Search code examples
mysqlsqlmariadbsubquerysql-order-by

Why executes MariaDB all subqueries in select-statement before order by keyword, even if they are not necessary?


we switched our database from mySQL8 to MariaDB10 a week ago and now we have massive performance problems. We figured out why: we are working with subqueries in select statements and ORDER BY pretty often. Here is an example:

SELECT id, (SELECT id2 FROM table2 INNER JOIN [...] WHERE column.foreignkey = table.id) queryResult
FROM table
WHERE status = 5
ORDER BY column
LIMIT 10

imagine, there are 1.000.000 entries in table which are affected if status = 5.

What happens in mySQL8: ORDER BY and LIMIT execute and after that the subquery (10 rows affected)
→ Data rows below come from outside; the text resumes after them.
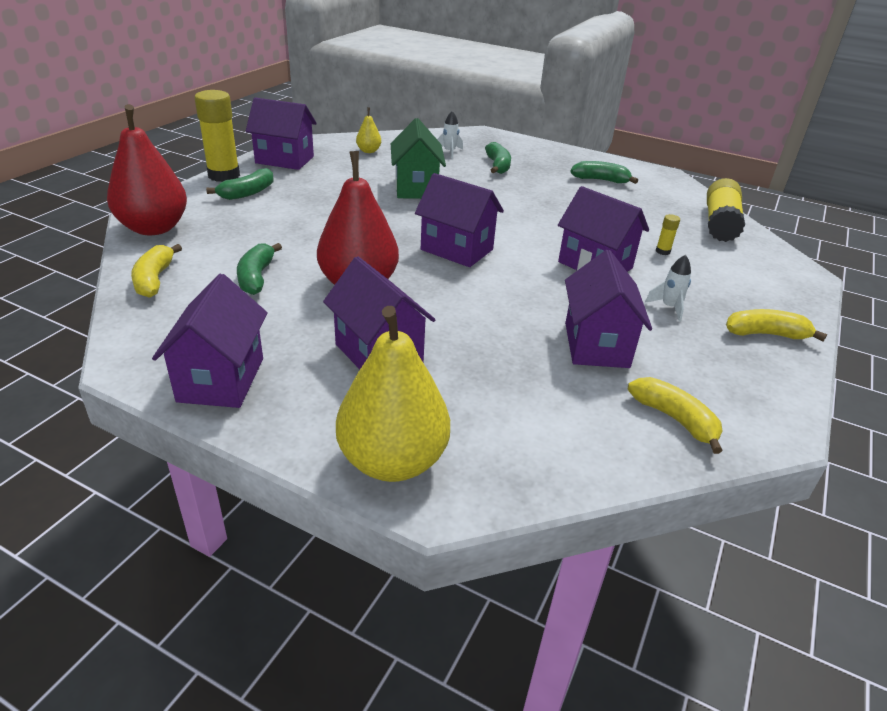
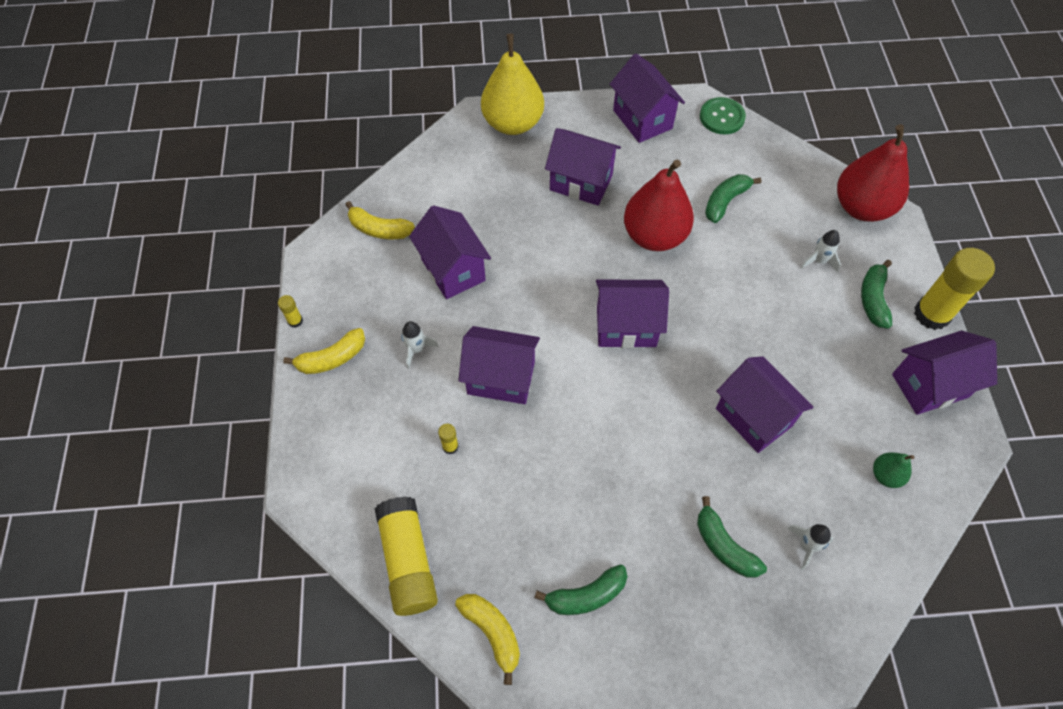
camera: 150 degrees right, 25 degrees up
(134, 337) = (722, 117): none -> green button
(154, 279) = (780, 161): yellow banana -> yellow banana (492, 632)
(248, 220) = (819, 261): none -> white rocket
(256, 277) = (725, 202): green banana -> green banana turned 105 degrees counterclockwise
(368, 151) = (886, 475): yellow pear -> green pear
(416, 188) = (754, 417): green house -> purple house
(809, 377) = (295, 321): none -> yellow glue stick

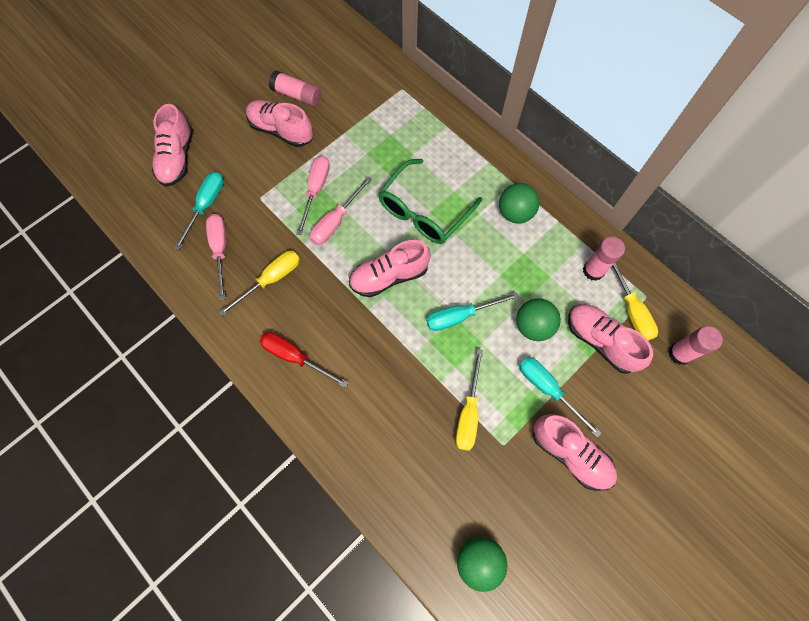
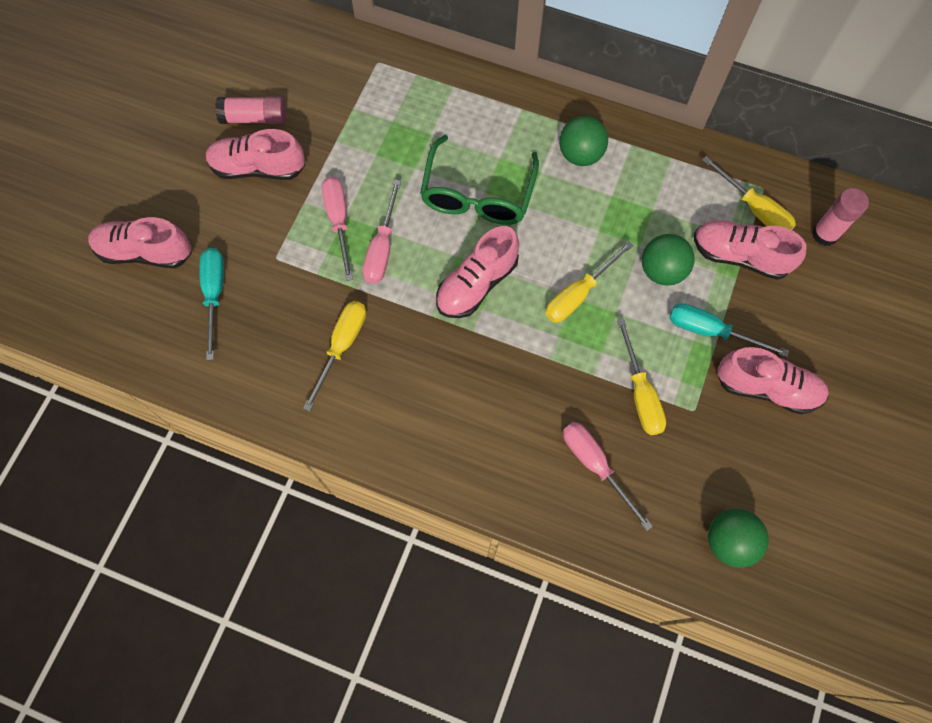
camera: 25 degrees left, 0 degrees up
(177, 158) = (145, 252): pink shoe -> pink shoe turned 120 degrees clockwise
(220, 250) = (261, 338): pink screwdriver -> pink screwdriver (595, 465)
(295, 357) = (418, 420): red screwdriver -> none
(460, 316) = (578, 294): turquoise screwdriver -> yellow screwdriver
(593, 270) = (695, 183): pink glue stick -> none

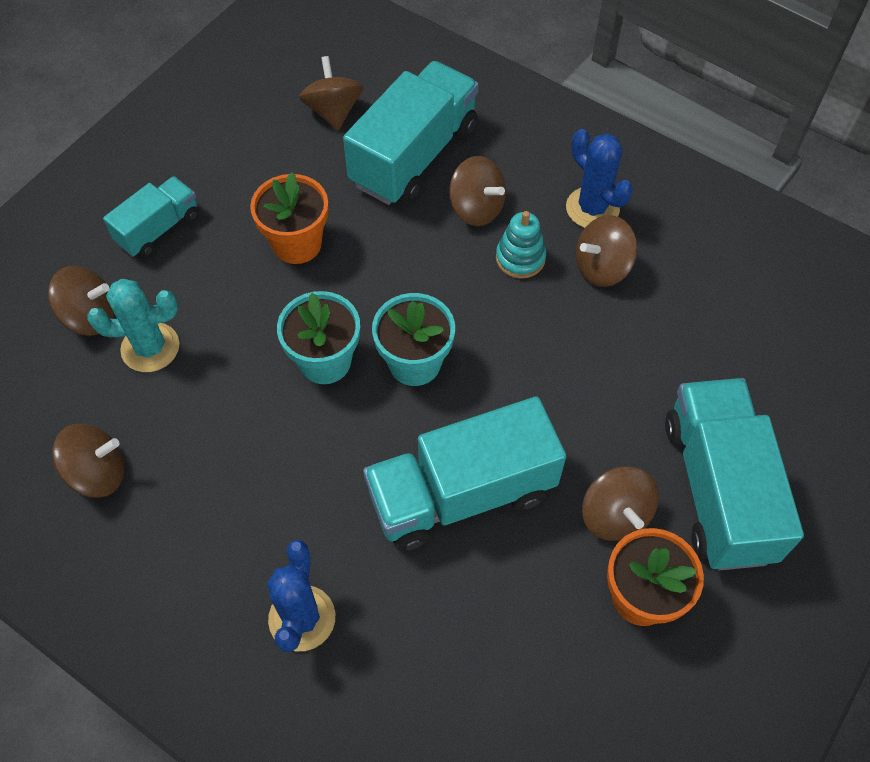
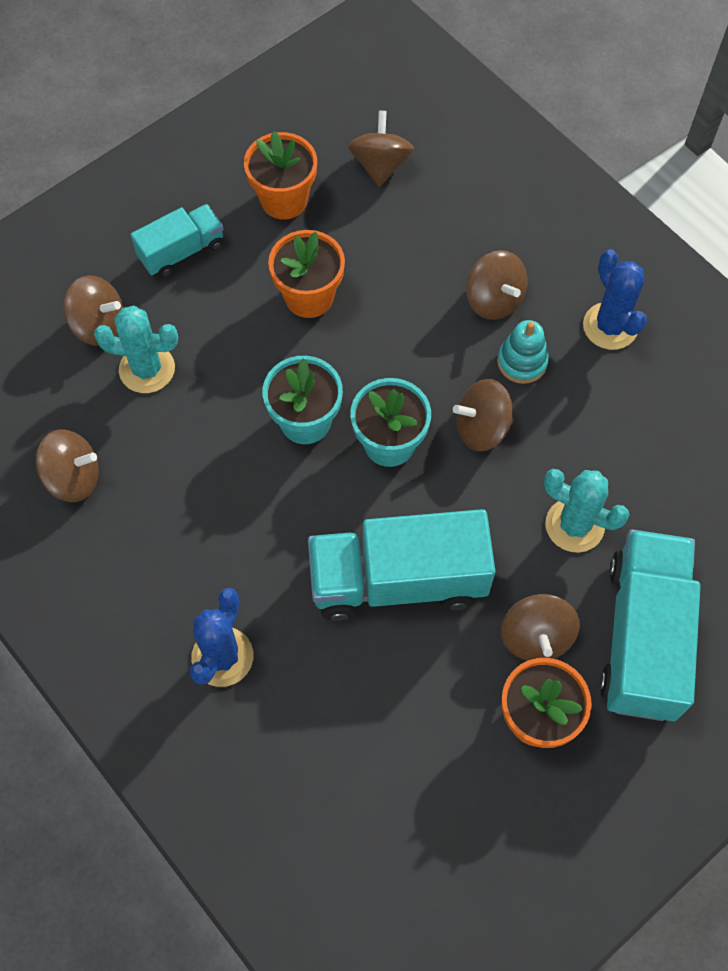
camera: 15 degrees right, 5 degrees up
(248, 161) = (284, 200): none -> orange flower pot
(414, 156) = (448, 230): turquoise truck -> none
(602, 267) = (600, 390): brown spinning top -> brown spinning top (481, 428)
(618, 398) = (574, 525): none -> turquoise cactus

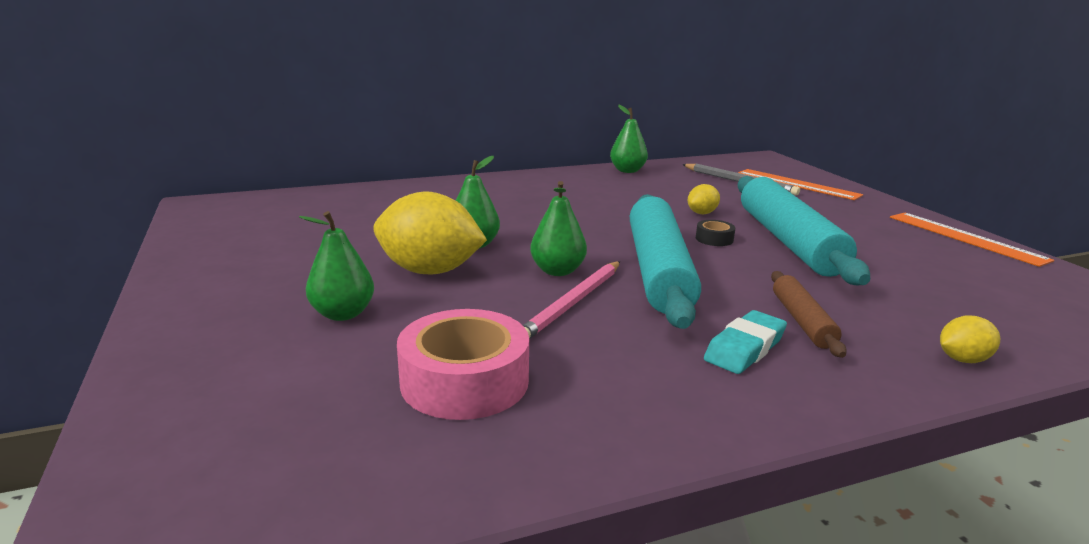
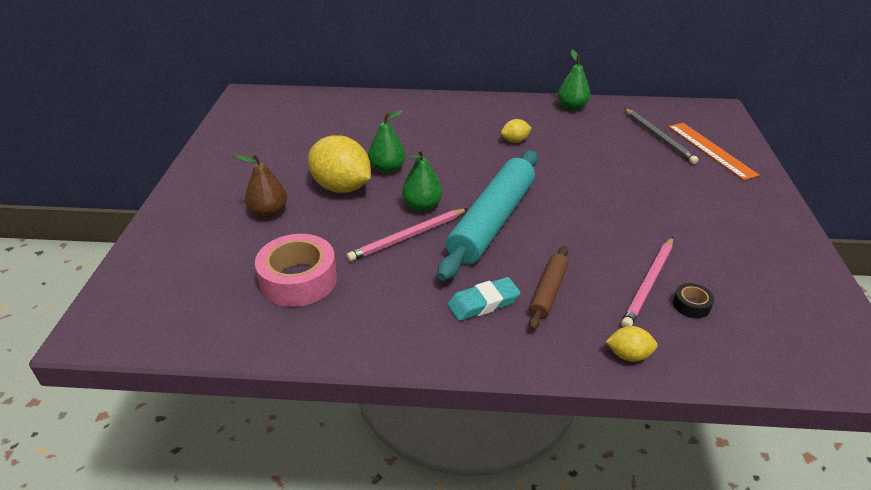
camera: 25 degrees right, 15 degrees up
(343, 314) = (269, 212): green pear -> brown pear
(702, 213) = (585, 169): yellow lemon -> yellow lemon (515, 141)
(714, 239) = (566, 199): black tape -> black tape (691, 305)
(788, 241) = (625, 215): turquoise rolling pin -> none
(889, 291) = (649, 283): none -> pink pencil
(965, 238) = (795, 246): orange ruler -> none

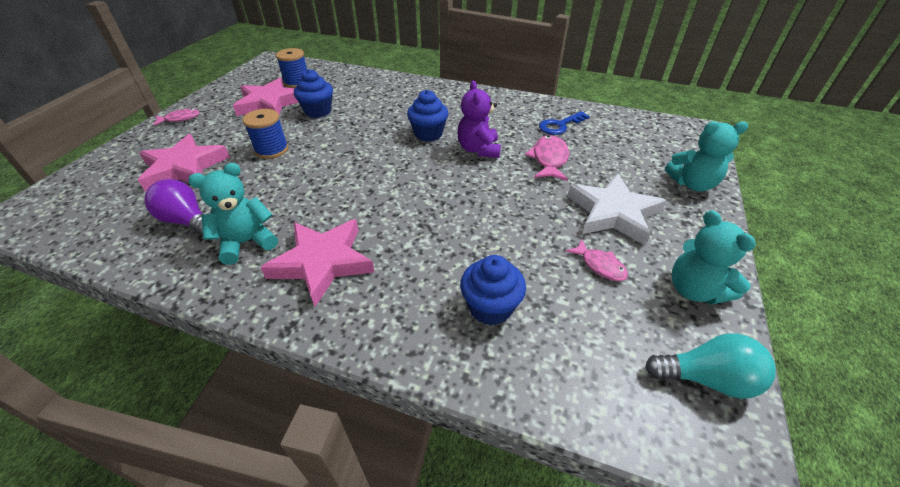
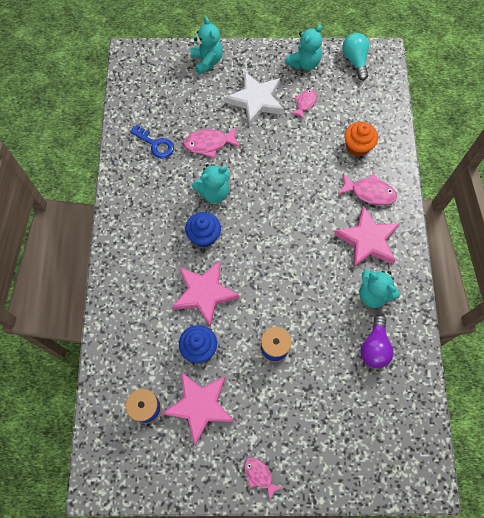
camera: 110 degrees left, 25 degrees up
(184, 167) = (324, 401): pink star -> pink star (204, 293)
(396, 293) = (369, 192): none -> pink fish
(478, 149) = (213, 192): purple teddy bear -> turquoise teddy bear
(490, 307) = (357, 147): blue cupcake -> orange cupcake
What happens in MariaDB10: the subquery executes (1.000.000 rows affected) and after that ORDER BY and LIMIT

Both queries are returning 10 rows but under MariaDB10 it is incredible slow because of that. Why is this happing? And is there an option in MariaDB which we should activate to avoid this? I know from mySQL8 that select subqueries will be executed when they are mentioned in ORDER BY. But if not they will be executed when the resultset is there.

Info: if we do this, everything is fine:

SELECT *, (SELECT id2 FROM table2 INNER JOIN [...] WHERE column.foreignkey = outerTable.id) 
FROM (
    SELECT id
    FROM table
    WHERE status = 5
    ORDER BY column
    LIMIT 10
) outerTable

Thank you so much for any help.


Solution

  • After searching and searching I finally found a solution to make the mariaDB10 database working as I knew it from mySQL8.

    For those which have similar problems: set this each time you connect to the server and everything works like in mySQL8:

    SET optimizer_use_condition_selectivity = 1
    

    Long version: the problem I described at the top was suddenly solved and the subquery was executed like it was in the past under mySQL8. I did exactly nothing!

    But there were soon new problems: we have a statistic page, which was incredible slow. I noticed that an index was missing and I add it. I executed the query and it was working. Without index 100.000 rows affected for finding the results, after adding 38. Well done.

    Then strange things started to happen: I executed the query again and the database didn't use the index. So I executed it again and again. This was the result:

    1st query execution (I did it with ANALYZE): 100.000 rows affected

    2nd query execution: 38 rows affected

    3rd query execution: 38 rows affected

    4th query execution: 100.000 rows affected

    5th query execution: 100.000 rows affected

    It was complete random, even in our SaaS solution! So I startet to search how the optimizer determine an execution plan. I found this: optimizer_use_condition_selectivity

    the default for mariaDB10.4 server is 4 which means, that histograms are used to calculate the result set. I saw a few videos about it and recognized that this will not work in our case (although we stuck to database normalization). Mode 1 works well:

    use selectivity of index backed range conditions to calculate the cardinality of a partial join if the last joined table is accessed by full table scan or an index scan

    I hope this will help some other guys which despair with this like I did.